Secondo lei, è uno strumento adeguato o diventa piuttosto un’arma a doppio taglio (aumento del lavoro nero, maggior sfruttamento dell’immigrazione clandestina, eccetera)? Quali potrebbero essere, dal suo punto di vista, degli argomenti interessanti per incentivare chi è all’estero a tornare piuttosto che chi è ancora in Italia a rimanere?

“Credo che il Governo stia un po’ perdendo di vista la situazione giovanile. Il reddito di cittadinanza sarà un esborso di soldi pubblici, farà aumentare il lavoro nero e non farà altro che agevolare quelle persone che vengono chiamate “gli inattivi”, coloro cioè che hanno smesso di lottare per il loro futuro.

Il vero problema del nostro Paese è la perdita di competenze

Una lenta e continua emorragia di persone con profili professionali molto validi che non trovano nel proprio paese le possibilità di dimostrare il loro valore e la propria passione e che quindi vanno a “lottare altrove” (si vedano i tanti esempi dei ricercatori).
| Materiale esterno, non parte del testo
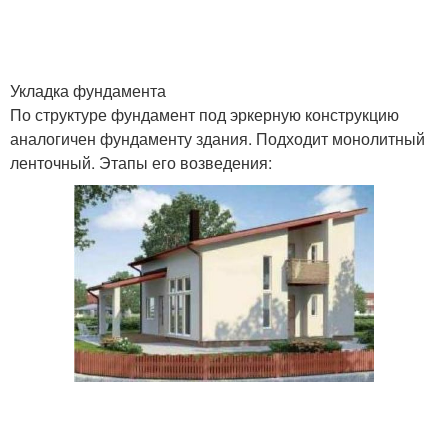
Четырехскатная крыша
Крыша на дом
Укладка фундамента
По структуре фундамент под эркерную конструкцию
аналогичен фундаменту здания. Подходит монолитный
ленточный. Этапы его возведения:
Крыша без стоек
Крыша с переломом
Плоская крыша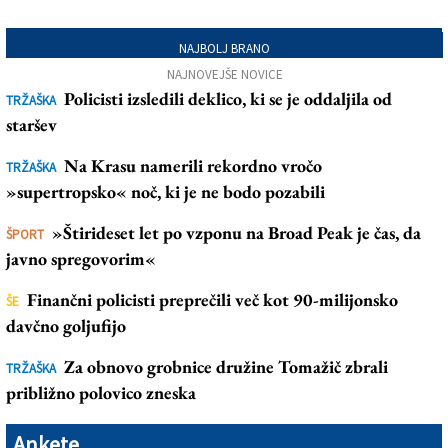
NAJBOLJ BRANO
NAJNOVEJŠE NOVICE
Policisti izsledili deklico, ki se je oddaljila od
TRŽAŠKA
staršev
Na Krasu namerili rekordno vročo
TRŽAŠKA
»supertropsko« noč, ki je ne bodo pozabili
»Štirideset let po vzponu na Broad Peak je čas, da
ŠPORT
javno spregovorim«
Finančni policisti preprečili več kot 90-milijonsko
ŠE
davčno goljufijo
Za obnovo grobnice družine Tomažič zbrali
TRŽAŠKA
približno polovico zneska
Ankete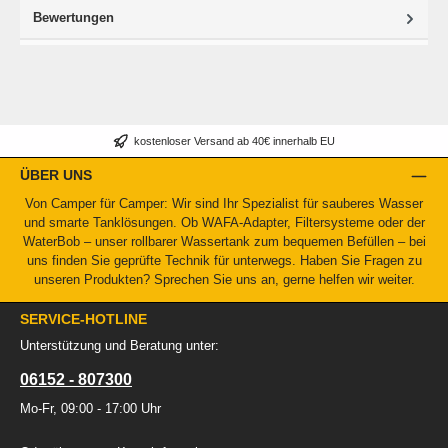
Bewertungen
kostenloser Versand ab 40€ innerhalb EU
ÜBER UNS
Von Camper für Camper: Wir sind Ihr Spezialist für sauberes Wasser
und smarte Tanklösungen. Ob WAFA-Adapter, Filtersysteme oder der
WaterBob – unser rollbarer Wassertank zum bequemen Befüllen – bei
uns finden Sie geprüfte Technik für unterwegs. Haben Sie Fragen zu
unseren Produkten? Sprechen Sie uns an, gerne helfen wir weiter.
SERVICE-HOTLINE
Unterstützung und Beratung unter:
06152 - 807300
Mo-Fr, 09:00 - 17:00 Uhr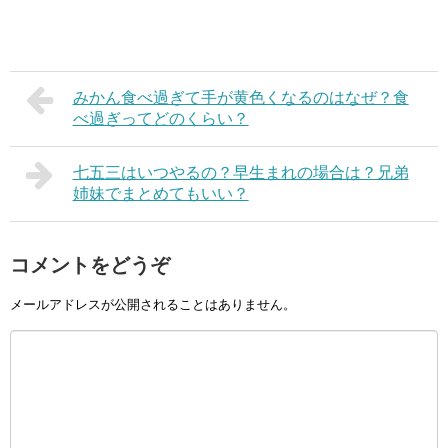
みかん食べ過ぎて手が黄色くなるのはなぜ？食
べ過ぎってどのくらい？
七五三はいつやるの？早生まれの場合は？兄弟
姉妹でまとめてもいい？
コメントをどうぞ
メールアドレスが公開されることはありません。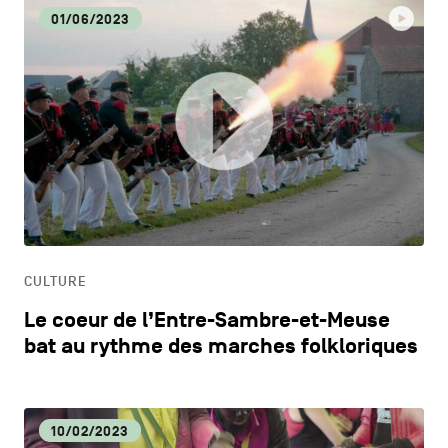
01/06/2023
CULTURE
Le coeur de l’Entre-Sambre-et-Meuse
bat au rythme des marches folkloriques
10/02/2023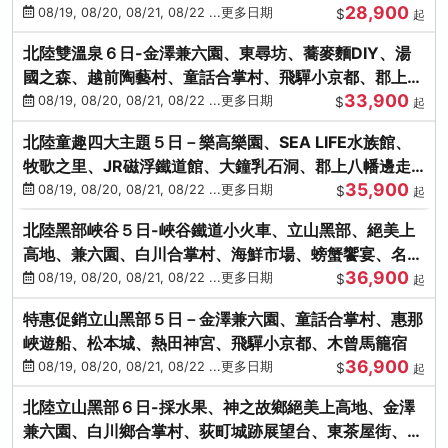
28,900
街、下呂溫泉
08/19, 08/20, 08/21, 08/22 ...更多日期
$
起
北陸雙溫泉６日-金澤兼六園、東尋坊、蕎麥麵DIY、湯
國之森、越前陶藝村、童話合掌村、飛驒小京都、郡上八
33,900
幡
08/19, 08/20, 08/21, 08/22 ...更多日期
$
起
北陸童趣四大主題５日－樂高樂園、SEA LIFE水族館、
牧歌之里、JR磁浮鐵道館、大鐘乳石洞、郡上八幡邊走
35,900
邊吃
08/19, 08/20, 08/21, 08/22 ...更多日期
$
起
北陸黑部峽谷５日-峽谷鐵道小火車、立山黑部、絕美上
高地、兼六園、白川合掌村、海鮮市場、螃蟹饗宴、名湯
36,900
雙溫泉
08/19, 08/20, 08/21, 08/22 ...更多日期
$
起
特惠促銷立山黑部５日－金澤兼六園、童話合掌村、惠那
峽遊船、松本城、熱田神宮、飛驒小京都、木曾馬籠宿
36,900
08/19, 08/20, 08/21, 08/22 ...更多日期
$
起
北陸立山黑部６日-採水果、神之故鄉絕美上高地、金澤
兼六園、白川鄉合掌村、荻町城跡展望台、東茶屋街、名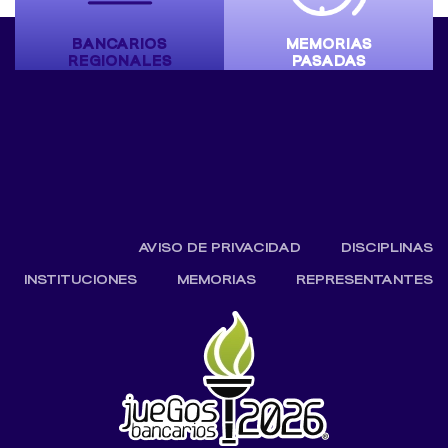
BANCARIOS
MEMORIAS
REGIONALES
PASADAS
AVISO DE PRIVACIDAD
DISCIPLINAS
INSTITUCIONES
MEMORIAS
REPRESENTANTES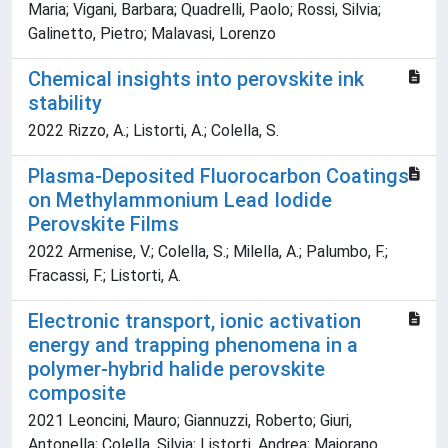
Maria; Vigani, Barbara; Quadrelli, Paolo; Rossi, Silvia;
Galinetto, Pietro; Malavasi, Lorenzo
Chemical insights into perovskite ink
stability
2022 Rizzo, A.; Listorti, A.; Colella, S.
Plasma-Deposited Fluorocarbon Coatings
on Methylammonium Lead Iodide
Perovskite Films
2022 Armenise, V.; Colella, S.; Milella, A.; Palumbo, F.;
Fracassi, F.; Listorti, A.
Electronic transport, ionic activation
energy and trapping phenomena in a
polymer-hybrid halide perovskite
composite
2021 Leoncini, Mauro; Giannuzzi, Roberto; Giuri,
Antonella; Colella, Silvia; Listorti, Andrea; Maiorano,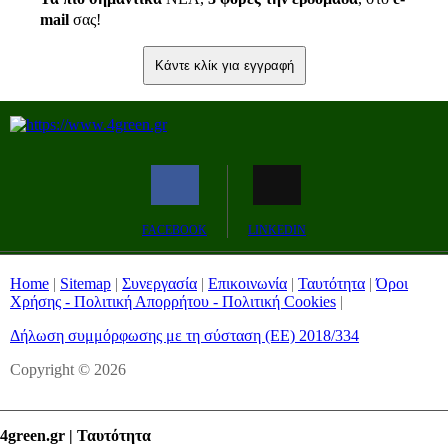
mail
σας!
Κάντε κλίκ για εγγραφή
FACEBOOK
LINKEDIN
Home
|
Sitemap
|
Συνεργασία
|
Επικοινωνία
|
Ταυτότητα
|
Όροι
Χρήσης - Πολιτική Απορρήτου - Πολιτική Cookies
|
Δήλωση συμμόρφωσης με τη σύσταση (ΕΕ) 2018/334
Copyright © 2026
4green.gr | Ταυτότητα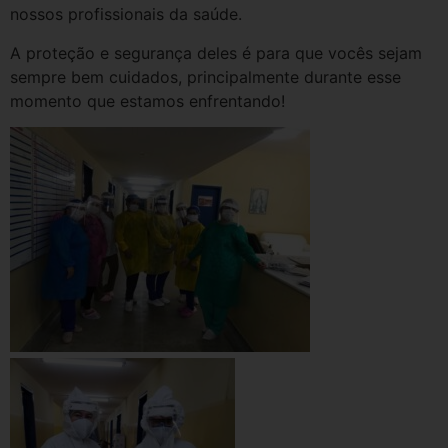
nossos profissionais da saúde.
A proteção e segurança deles é para que vocês sejam
sempre bem cuidados, principalmente durante esse
momento que estamos enfrentando!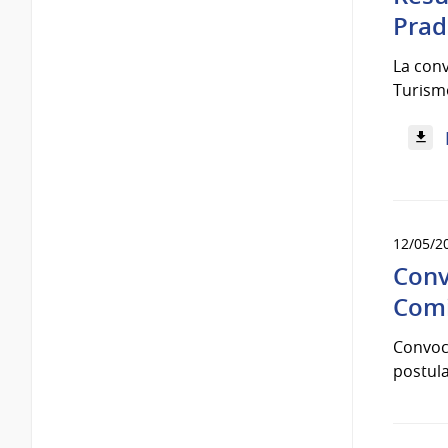
Pra
La conv
Turismo
12/05/2
Conv
Comi
Convoca
postula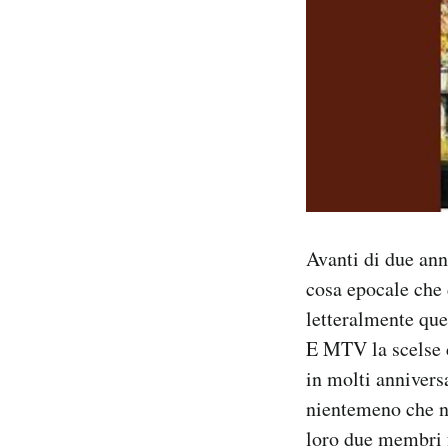
Avanti di due ann
cosa epocale che
letteralmente que
E MTV la scelse 
in molti annivers
nientemeno che ne
loro due membri f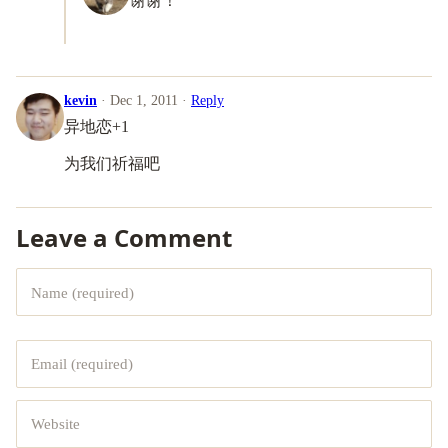
谢谢！
kevin
· Dec 1, 2011 ·
Reply
异地恋+1
为我们祈福吧
Leave a Comment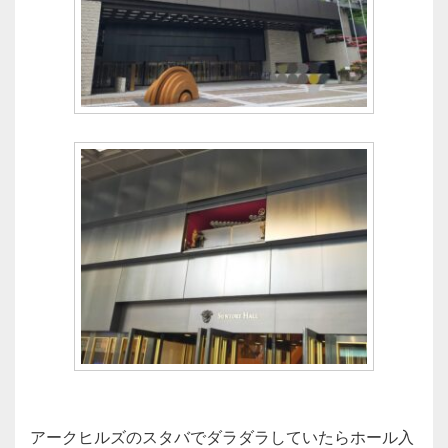
アークヒルズのスタバでダラダラしていたらホール入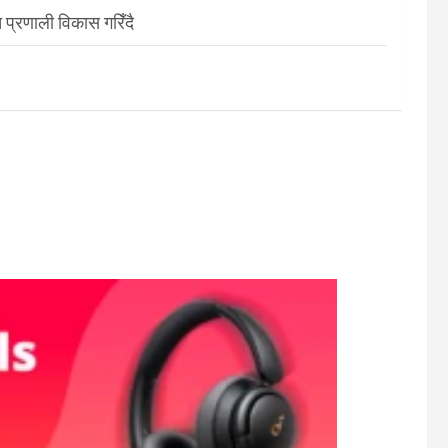
 प्रणाली विकास गरिँदै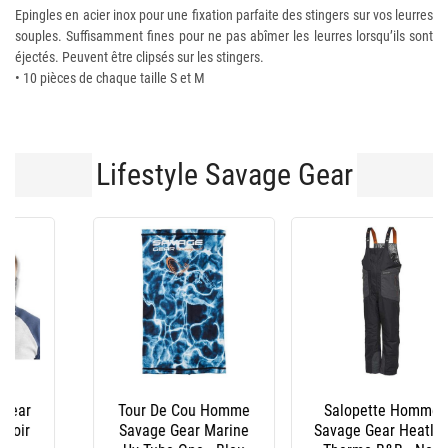
Epingles en acier inox pour une fixation parfaite des stingers sur vos leurres
souples. Suffisamment fines pour ne pas abîmer les leurres lorsqu’ils sont
éjectés. Peuvent être clipsés sur les stingers.
• 10 pièces de chaque taille S et M
Lifestyle Savage Gear
Salopette Homme
Veste Homme Savage
Savage Gear Heatlite
Gear Heatlite Thermo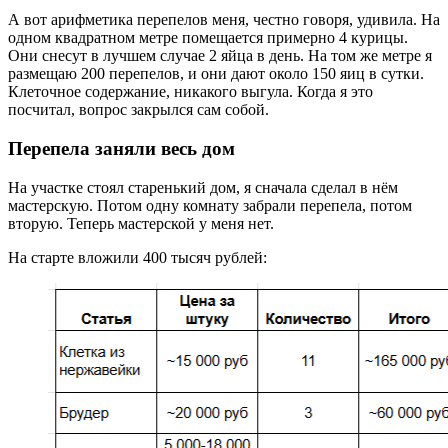
А вот арифметика перепелов меня, честно говоря, удивила. На
одном квадратном метре помещается примерно 4 курицы.
Они снесут в лучшем случае 2 яйца в день. На том же метре я
размещаю 200 перепелов, и они дают около 150 яиц в сутки.
Клеточное содержание, никакого выгула. Когда я это
посчитал, вопрос закрылся сам собой.
Перепела заняли весь дом
На участке стоял старенький дом, я сначала сделал в нём
мастерскую. Потом одну комнату забрали перепела, потом
вторую. Теперь мастерской у меня нет.
На старте вложили 400 тысяч рублей: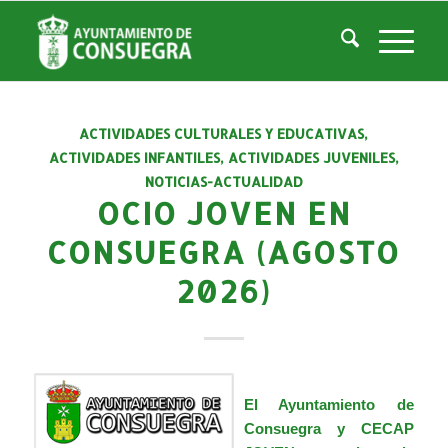
Listado de la categoría: Juventud
Usted está aquí:
Inicio
/
Noticias
/
Áreas Municipales
/
Juventud
ACTIVIDADES CULTURALES Y EDUCATIVAS
,
ACTIVIDADES INFANTILES
,
ACTIVIDADES JUVENILES
,
NOTICIAS-ACTUALIDAD
OCIO JOVEN EN
CONSUEGRA (AGOSTO
2026)
El Ayuntamiento de
Consuegra y
CECAP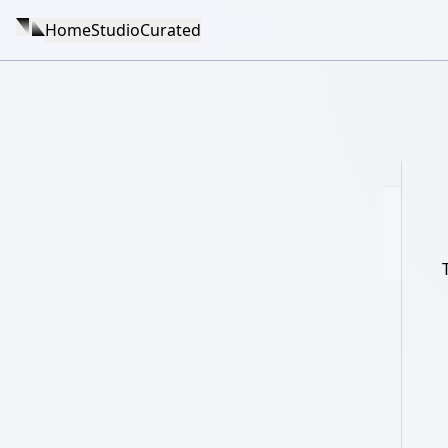
Home
Studio
Curated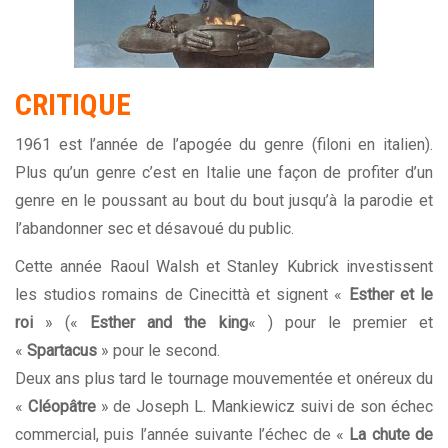
CRITIQUE
1961 est l’année de l’apogée du genre (filoni en italien).
Plus qu’un genre c’est en Italie une façon de profiter d’un
genre en le poussant au bout du bout jusqu’à la parodie et
l’abandonner sec et désavoué du public.
Cette année Raoul Walsh et Stanley Kubrick investissent
les studios romains de Cinecittà et signent «
Esther et le
roi
» («
Esther and the king
« ) pour le premier et
«
Spartacus
» pour le second.
Deux ans plus tard le tournage mouvementée et onéreux du
«
Cléopâtre
» de Joseph L. Mankiewicz suivi de son échec
commercial, puis l’année suivante l’échec de «
La chute de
Penso poi, soprattutto, ai tanti come me che dopo anni di sacrifici si trovano ad essere costretti ad andarsene; solo non capisco una cosa: dopo che lo Stato ci ha formati in maniera eccellente, perché il mercato del lavoro ci rigetta? Sembra come se fossimo troppo preparati e, quindi, troppo costosi, mentre altre nazioni sono così aperte nei nostri confronti”.

Non sono nelle condizioni di stabilire la “ricetta” giusta, ma credo che una persona non cerchi il reddito di cittadinanza bensì semplicemente un lavoro che gli permetta di realizzare i suoi sogni e le sue ambizioni; e per fare questo sicuramente si potrebbe partire da un mercato del lavoro più equo e meno clientelare, un mercato del lavoro dove il merito è il delta principale tra poter crescere e non, un mercato del lavoro che, come in UK, metta nelle condizioni di poter lottare ad armi pari; la vita qua è ben più dura che il Italia ma le condizioni che mettono i datori di lavoro sono tali che “Homo quisque faber ipse fortunae suae” ognuno ha la libertà di decidere il suo destino lavorativo compreso fallire.

“Viste le circostanze, il mio invito è quello di tentare, di viaggiare e di fare esperienze, belle o brutte che siano vi faranno crescere. Quando deciderete di tornare a casa avrete la certezza che la “comfort zone” che pensavate di esservi creati non era il vostro mondo ma solo il punto di partenza”.